The work now feels prescient. “Bed rotting” has become romanticized, and an imitation of Emin’s bed recently appeared as a set piece in And Just Like That, the Sex and the City sequel series. “Much has changed since the days when David Frost could not bring himself to mention the word tampon on breakfast TV for fear of upsetting viewers,” Balshaw told Artsy. “Emin says these days people look at the bed with tenderness, rather than shock.”
The Last of the Gold (2002)
This monumental quilted blanket, measuring nearly 10-feet tall, is Emin’s largest textile to date. The title refers to the materials: repurposed remnants of a gold curtain the artist’s mother hung in her childhood home. The bottom half includes 26 handwritten notes by the artist detailing the “A to Z of abortion,” from the literal to emotional cost of the procedure. “You may feel in a state of euphoria from the relief, be careful as depression may follow,” one warns.

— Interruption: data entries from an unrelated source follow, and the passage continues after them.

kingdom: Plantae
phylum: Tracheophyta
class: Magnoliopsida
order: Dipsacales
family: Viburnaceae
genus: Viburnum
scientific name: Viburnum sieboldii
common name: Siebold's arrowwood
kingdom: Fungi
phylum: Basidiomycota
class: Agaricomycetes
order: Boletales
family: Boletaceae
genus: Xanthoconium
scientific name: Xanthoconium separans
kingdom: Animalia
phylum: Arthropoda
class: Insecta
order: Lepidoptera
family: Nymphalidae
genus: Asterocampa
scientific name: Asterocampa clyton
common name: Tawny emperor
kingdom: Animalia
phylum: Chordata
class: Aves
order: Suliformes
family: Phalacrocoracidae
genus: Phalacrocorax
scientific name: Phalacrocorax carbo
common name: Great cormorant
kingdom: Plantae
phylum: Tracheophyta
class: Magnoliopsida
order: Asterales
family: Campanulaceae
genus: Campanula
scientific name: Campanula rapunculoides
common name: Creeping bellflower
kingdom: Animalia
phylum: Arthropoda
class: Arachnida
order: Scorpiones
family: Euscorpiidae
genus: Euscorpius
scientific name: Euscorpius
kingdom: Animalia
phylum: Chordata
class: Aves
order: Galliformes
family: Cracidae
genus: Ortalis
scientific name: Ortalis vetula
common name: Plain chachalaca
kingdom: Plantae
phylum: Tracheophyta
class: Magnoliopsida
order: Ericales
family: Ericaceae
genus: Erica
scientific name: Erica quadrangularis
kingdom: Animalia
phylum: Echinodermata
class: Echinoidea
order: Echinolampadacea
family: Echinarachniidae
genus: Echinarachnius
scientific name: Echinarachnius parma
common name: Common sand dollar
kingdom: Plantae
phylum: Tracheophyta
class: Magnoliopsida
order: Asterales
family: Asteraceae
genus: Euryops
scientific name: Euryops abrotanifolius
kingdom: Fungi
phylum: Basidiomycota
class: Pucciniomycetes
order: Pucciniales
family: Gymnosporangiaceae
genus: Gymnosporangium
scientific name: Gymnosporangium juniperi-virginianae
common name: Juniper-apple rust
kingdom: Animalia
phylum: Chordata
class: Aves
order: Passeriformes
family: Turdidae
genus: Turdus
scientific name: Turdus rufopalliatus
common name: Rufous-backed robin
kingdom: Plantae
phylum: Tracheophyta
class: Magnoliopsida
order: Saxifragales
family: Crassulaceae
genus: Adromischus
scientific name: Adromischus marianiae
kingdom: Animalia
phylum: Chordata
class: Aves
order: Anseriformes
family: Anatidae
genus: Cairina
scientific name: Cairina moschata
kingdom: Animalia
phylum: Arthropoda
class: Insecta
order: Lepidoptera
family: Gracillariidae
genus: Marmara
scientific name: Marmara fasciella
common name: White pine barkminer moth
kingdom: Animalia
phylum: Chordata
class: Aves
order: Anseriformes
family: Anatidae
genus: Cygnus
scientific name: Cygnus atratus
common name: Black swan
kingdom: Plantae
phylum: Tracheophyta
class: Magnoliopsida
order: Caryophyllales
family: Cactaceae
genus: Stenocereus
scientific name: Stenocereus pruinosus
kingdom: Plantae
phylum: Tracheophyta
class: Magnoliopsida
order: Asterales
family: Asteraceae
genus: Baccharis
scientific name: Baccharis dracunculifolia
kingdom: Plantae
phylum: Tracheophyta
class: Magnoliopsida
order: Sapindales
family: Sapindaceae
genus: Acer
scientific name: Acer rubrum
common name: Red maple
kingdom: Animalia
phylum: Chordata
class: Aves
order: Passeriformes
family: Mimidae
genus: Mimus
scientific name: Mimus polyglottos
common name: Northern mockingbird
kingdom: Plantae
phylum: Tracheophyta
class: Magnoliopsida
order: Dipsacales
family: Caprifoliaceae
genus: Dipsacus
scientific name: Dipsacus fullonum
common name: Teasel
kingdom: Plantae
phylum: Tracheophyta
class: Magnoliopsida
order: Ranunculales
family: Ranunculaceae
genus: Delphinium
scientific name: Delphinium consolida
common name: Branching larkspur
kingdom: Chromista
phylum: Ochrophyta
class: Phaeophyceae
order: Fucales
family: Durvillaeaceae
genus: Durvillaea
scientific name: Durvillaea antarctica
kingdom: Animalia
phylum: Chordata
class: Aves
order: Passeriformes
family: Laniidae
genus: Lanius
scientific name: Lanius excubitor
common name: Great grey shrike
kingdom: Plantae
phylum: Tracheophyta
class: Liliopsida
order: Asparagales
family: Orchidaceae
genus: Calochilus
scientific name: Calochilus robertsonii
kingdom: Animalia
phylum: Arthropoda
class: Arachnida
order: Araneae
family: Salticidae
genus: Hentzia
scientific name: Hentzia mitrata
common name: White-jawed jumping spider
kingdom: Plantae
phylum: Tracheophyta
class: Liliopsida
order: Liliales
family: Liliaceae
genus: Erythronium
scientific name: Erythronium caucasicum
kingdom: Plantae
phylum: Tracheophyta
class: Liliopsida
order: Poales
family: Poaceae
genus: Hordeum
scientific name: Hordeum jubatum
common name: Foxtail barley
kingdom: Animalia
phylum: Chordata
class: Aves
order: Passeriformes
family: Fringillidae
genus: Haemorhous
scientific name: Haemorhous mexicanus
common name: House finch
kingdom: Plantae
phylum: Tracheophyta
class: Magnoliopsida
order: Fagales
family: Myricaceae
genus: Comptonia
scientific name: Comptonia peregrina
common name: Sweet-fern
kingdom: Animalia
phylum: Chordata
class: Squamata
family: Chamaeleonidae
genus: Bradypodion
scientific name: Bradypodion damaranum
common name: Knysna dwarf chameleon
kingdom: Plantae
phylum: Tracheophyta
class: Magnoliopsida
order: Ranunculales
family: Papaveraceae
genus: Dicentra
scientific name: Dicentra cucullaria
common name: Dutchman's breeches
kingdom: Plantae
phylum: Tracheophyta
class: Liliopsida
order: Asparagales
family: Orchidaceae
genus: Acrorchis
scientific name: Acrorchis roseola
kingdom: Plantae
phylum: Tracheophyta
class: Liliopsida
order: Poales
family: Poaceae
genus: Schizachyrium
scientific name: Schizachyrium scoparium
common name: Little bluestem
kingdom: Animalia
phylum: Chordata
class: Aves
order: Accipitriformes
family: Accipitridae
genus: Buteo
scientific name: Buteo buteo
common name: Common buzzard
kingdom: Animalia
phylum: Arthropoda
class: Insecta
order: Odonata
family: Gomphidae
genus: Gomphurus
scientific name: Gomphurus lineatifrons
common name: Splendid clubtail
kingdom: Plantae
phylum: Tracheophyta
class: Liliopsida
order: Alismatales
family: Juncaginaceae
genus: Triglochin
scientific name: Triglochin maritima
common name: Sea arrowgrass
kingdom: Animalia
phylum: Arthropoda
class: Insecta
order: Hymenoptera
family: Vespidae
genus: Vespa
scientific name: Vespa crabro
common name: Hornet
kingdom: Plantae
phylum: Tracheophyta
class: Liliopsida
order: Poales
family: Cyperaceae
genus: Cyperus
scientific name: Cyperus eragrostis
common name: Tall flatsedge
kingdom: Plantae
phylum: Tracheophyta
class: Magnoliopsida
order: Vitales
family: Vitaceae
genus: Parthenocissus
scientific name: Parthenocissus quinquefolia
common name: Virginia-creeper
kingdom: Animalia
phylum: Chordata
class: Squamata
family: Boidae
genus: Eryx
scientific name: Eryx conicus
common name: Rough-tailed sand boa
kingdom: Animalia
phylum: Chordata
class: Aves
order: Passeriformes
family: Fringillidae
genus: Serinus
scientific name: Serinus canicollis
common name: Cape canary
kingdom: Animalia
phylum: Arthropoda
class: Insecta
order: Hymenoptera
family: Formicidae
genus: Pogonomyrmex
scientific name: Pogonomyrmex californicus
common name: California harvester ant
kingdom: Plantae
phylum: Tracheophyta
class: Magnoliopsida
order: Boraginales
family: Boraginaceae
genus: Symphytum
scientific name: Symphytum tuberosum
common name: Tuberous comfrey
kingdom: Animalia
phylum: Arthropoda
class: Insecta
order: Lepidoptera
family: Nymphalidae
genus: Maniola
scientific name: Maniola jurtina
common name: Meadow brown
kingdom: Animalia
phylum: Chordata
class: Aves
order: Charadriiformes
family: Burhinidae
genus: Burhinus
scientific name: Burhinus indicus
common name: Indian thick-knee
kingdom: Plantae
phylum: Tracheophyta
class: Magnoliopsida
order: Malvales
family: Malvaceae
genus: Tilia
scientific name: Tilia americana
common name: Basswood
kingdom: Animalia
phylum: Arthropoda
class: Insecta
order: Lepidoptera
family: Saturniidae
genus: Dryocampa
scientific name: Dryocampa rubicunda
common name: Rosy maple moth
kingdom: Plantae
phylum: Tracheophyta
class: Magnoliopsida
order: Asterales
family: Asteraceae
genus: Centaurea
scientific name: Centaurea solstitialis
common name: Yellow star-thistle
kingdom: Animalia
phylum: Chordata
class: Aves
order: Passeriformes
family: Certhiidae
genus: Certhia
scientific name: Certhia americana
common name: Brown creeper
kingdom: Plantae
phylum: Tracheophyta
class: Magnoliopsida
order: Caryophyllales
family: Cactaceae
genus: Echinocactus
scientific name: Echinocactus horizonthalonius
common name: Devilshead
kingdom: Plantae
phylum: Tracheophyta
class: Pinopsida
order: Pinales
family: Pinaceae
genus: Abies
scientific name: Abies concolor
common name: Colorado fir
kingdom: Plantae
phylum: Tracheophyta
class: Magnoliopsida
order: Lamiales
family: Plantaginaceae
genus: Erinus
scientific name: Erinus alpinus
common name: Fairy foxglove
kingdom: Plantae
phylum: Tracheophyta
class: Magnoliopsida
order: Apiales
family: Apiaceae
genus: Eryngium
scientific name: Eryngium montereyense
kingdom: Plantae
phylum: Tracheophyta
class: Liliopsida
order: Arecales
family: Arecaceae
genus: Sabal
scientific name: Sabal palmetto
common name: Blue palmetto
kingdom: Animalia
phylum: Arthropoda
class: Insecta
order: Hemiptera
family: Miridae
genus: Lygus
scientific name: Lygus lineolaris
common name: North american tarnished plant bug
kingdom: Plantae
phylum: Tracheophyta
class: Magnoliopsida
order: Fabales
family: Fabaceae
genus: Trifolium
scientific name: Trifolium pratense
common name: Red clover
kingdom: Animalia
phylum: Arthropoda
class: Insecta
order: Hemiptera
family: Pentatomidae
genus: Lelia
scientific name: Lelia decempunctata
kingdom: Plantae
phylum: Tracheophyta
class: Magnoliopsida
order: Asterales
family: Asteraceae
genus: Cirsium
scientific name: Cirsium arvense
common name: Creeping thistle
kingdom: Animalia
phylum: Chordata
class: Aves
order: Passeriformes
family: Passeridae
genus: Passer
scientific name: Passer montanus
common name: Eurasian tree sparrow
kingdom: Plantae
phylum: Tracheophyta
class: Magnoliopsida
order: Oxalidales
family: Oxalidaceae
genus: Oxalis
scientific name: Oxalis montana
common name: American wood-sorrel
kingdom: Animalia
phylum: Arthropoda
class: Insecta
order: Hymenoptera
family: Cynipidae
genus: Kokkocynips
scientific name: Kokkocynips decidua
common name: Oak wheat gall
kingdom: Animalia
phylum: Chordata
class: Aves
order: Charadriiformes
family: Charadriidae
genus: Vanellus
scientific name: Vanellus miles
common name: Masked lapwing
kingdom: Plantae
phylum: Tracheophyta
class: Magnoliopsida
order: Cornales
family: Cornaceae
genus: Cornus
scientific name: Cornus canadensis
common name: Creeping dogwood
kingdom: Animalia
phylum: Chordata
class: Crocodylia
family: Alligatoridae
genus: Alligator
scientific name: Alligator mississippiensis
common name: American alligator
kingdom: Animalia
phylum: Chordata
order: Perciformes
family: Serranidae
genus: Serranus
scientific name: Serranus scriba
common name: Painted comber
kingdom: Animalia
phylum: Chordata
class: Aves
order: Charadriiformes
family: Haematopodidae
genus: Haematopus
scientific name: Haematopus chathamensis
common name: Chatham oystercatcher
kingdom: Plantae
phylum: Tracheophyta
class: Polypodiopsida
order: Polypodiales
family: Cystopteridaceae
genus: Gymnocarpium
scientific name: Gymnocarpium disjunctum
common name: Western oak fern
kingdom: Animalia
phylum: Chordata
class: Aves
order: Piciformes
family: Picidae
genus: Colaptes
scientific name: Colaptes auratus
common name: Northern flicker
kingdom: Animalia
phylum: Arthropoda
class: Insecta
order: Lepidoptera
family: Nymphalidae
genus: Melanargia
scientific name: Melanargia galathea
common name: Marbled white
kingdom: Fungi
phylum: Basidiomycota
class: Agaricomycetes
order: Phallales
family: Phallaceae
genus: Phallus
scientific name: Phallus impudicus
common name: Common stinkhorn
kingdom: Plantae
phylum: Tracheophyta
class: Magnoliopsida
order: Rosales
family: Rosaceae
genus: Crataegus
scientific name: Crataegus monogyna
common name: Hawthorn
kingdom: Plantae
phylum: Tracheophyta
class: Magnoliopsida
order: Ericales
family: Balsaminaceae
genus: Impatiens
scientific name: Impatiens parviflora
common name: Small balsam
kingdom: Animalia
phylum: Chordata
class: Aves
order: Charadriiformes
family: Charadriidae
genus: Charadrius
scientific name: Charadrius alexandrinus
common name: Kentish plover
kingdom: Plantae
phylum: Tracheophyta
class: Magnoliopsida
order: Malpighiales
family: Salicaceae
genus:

The piece is on public view for the first time since its 2002 debut at Lehmann Maupin in New York. “It offers a very early example of her ethics of care for others, which was at odds with how she was portrayed in the media and art history in the early 2000s,” Balshaw said. While critics like Searle ripped the “neon shouting” of her series of neon signs produced during this period—featuring phrases like “Fuck off and die, you slag”—her quieter, more empathetic embroideries went largely unappreciated.
Textiles are key to Emin’s oeuvre, and this work is both an ode to her own abortion and a manifesto for women going through the same process. Emin has said she wishes she’d had something similar as a young woman; the work is still just as urgent today, as reproductive rights are rolled back worldwide.
I was too young to be carrying your Ashes (2017–18)
British journalist Lynn Barber once said of Emin that “if a wound shows any signs of healing, she’ll pick the scab until it starts bleeding again,” that while it may have offered a boon to her art, “it must be quite a drawback in her life.” Those wounds resurface in this painting, made after the death of Emin’s mother in 2016 from squamous cell bladder cancer—the same illness that nearly took the artist’s life a few years later.
In the work, vivid blood-red brushstrokes run down the canvas, staining a figure, a stand-in for the artist, who clutches a box of ashes. The streaks of pigment are charged with movement and rage. The painting anchors the exhibition’s second half, as “Second Life” turns toward reflection and spiritual reckoning. Emin transmuted her grief into propulsive new work, laying the foundation for subsequent pieces that explored transcendence and self-care.
I Followed You To The End (2024)
When a cancer diagnosis and major surgeries removed her bladder and other organs in 2020, Emin’s defining artistic relationship to her body shifted yet again. This monumental bronze sculpture gives the reconfiguration physical form. Sprawled legs ground the work as hips rise into the air; the position straddles the line between vulnerability and cheeky defiance.
The work appears outside the Tate, visible for all passersby. Its public placement mirrors the artist’s own transformation from “enfant terrible” to nurturing elder arts leader: In 2023, she founded the Tracey Emin Foundation in a former bathhouse and mortuary. The program offers professional studio spaces for 14-month artist residencies. “When you’ve been seriously ill and you come out the other side, you really don’t fuck around anymore, ever,” she told Jerry Saltz in 2023.
For Balshaw, this sculpture and its companion piece—a large-scale painting of the same name—provide a throughline for the exhibition: “Each [piece] speaks to Emin’s great subject: love and its loss,” she said. “Love is an ecstasy that becomes almost religious in many recent works, and it nearly always tips into pain, as love and loss are bound together.”